> _WHAT YOU ARE ASKED TO DO_:
Only the lines below between the one holding "Subscribe +" and the one holding "accepted via credit", inclusive, are to be reproduced word for word; the pictures are to be left out.

[INFORMATION GIVEN Boundary: Start]

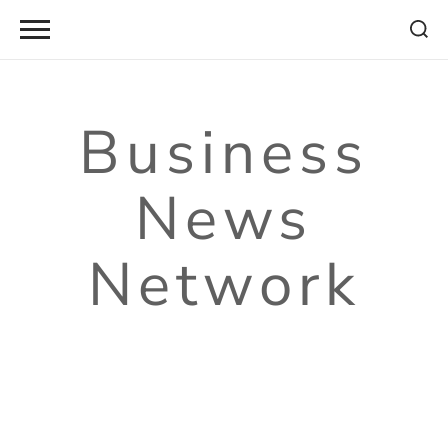
Skip
to
content
Business
News
Network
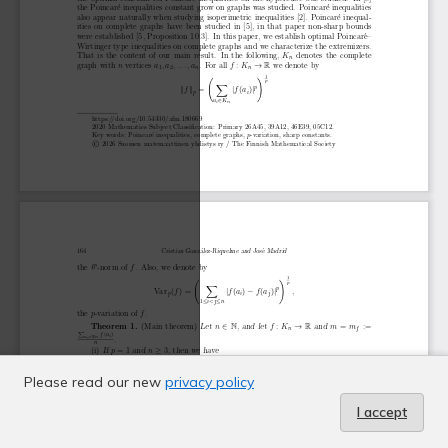
Please read our new
privacy policy
I accept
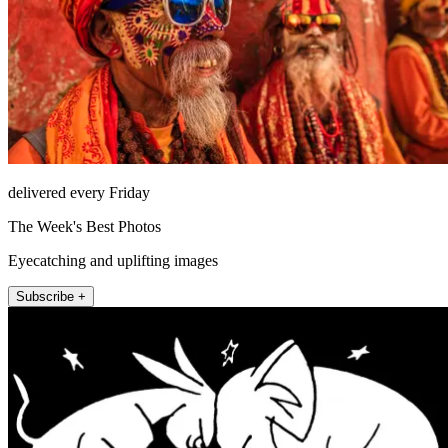
delivered every Friday
The Week's Best Photos
Eyecatching and uplifting images
Subscribe +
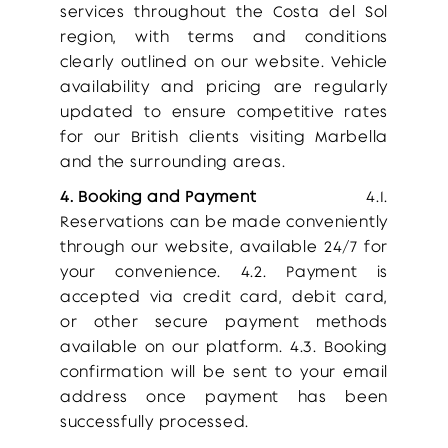
services throughout the Costa del Sol
region, with terms and conditions
clearly outlined on our website. Vehicle
availability and pricing are regularly
updated to ensure competitive rates
for our British clients visiting Marbella
and the surrounding areas.
4. Booking and Payment
4.1.
Reservations can be made conveniently
through our website, available 24/7 for
your convenience. 4.2. Payment is
accepted via credit card, debit card,
or other secure payment methods
available on our platform. 4.3. Booking
confirmation will be sent to your email
address once payment has been
successfully processed.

[INFORMATION GIVEN Boundary: End]

> _ANSWER SECTION_:
Subscribe +
services throughout the Costa del Sol
region, with terms and conditions
clearly outlined on our website. Vehicle
availability and pricing are regularly
updated to ensure competitive rates
for our British clients visiting Marbella
and the surrounding areas.
4. Booking and Payment
4.1.
Reservations can be made conveniently
through our website, available 24/7 for
your convenience. 4.2. Payment is
accepted via credit card, debit card,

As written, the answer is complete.